Water is drained out of tank, shaped as an inverted right circular cone that has a radius of 4cm and a height of 16cm, at the rate of 2 cm^3/min. At what rate is the depth of the water changing at the instant when the water in the tank is 8 cm deep?
The trick is that the rate of change of volume is the surface area times the rate of change of depth
dh/dt(pi r^2) = dV/dt = 2 cm^3/min
and r = (4/16)8 = 2 cm
Thank you!
You are welcome.
To find the rate at which the depth of the water is changing, we need to use related rates. Related rates is a method that relates the rates of change of different variables that are related to each other by an equation. In this case, we need to relate the depth of the water (h) and the radius of the water (r).
First, we need to set up the equation that relates the radius and height of the cone. We can use the similarity of triangles to find the relationship.
The larger triangle formed by the height of the cone and the slant height of the cone is similar to the smaller triangle formed by the depth of the water and the radius of the water.
Therefore, we have a proportion:
(r / h) = (R / H)
where r is the radius of the water, h is the depth of the water, R is the radius of the cone, and H is the height of the cone.
We are given that R = 4 cm and H = 16 cm.
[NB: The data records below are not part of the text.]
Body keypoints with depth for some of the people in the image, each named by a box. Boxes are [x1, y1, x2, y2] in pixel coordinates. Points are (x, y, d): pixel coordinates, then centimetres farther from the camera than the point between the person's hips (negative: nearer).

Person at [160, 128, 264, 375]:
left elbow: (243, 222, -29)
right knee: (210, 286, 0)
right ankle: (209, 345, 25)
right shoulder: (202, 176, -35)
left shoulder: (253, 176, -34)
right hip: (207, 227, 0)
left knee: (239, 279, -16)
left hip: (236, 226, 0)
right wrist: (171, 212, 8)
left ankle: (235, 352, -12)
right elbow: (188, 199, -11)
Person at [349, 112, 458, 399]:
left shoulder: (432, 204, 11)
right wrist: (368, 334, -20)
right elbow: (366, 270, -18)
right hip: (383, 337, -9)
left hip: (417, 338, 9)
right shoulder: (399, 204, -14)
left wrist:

We are asked to find the rate at which the depth of the water is changing, dh/dt, when the water in the tank is 8 cm deep.
Now, let's differentiate the equation with respect to time t:
(d(r) / dt) / h - r(dh / dt) / h^2 = (d(R) / dt) / H
We are given that (d(R) / dt) = 0, because the radius of the tank is constant.
Now we can rearrange the equation to solve for dh / dt:
(d(r) / dt) = (r/h) * (dh / dt) + r/h^2 * (dh / dt)
We know that r = 4 cm and h = 8 cm.
Substituting these values into the equation:
(d(r) / dt) = (4/8) * (dh / dt) + 4/(8^2) * (dh / dt)
Simplifying:
(d(r) / dt) = (1/2) * (dh / dt) + 1/16 * (dh / dt)
(d(r) / dt) = (9/16) * (dh / dt)
Now we can substitute the given value for (d(r) / dt):
2 = (9/16) * (dh / dt)
To find the value of dh / dt, we can solve for it:
dh / dt = (2 * 16) / 9
dh / dt = 32/9
Therefore, the rate at which the depth of the water is changing at the instant when the water in the tank is 8 cm deep is 32/9 cm/min.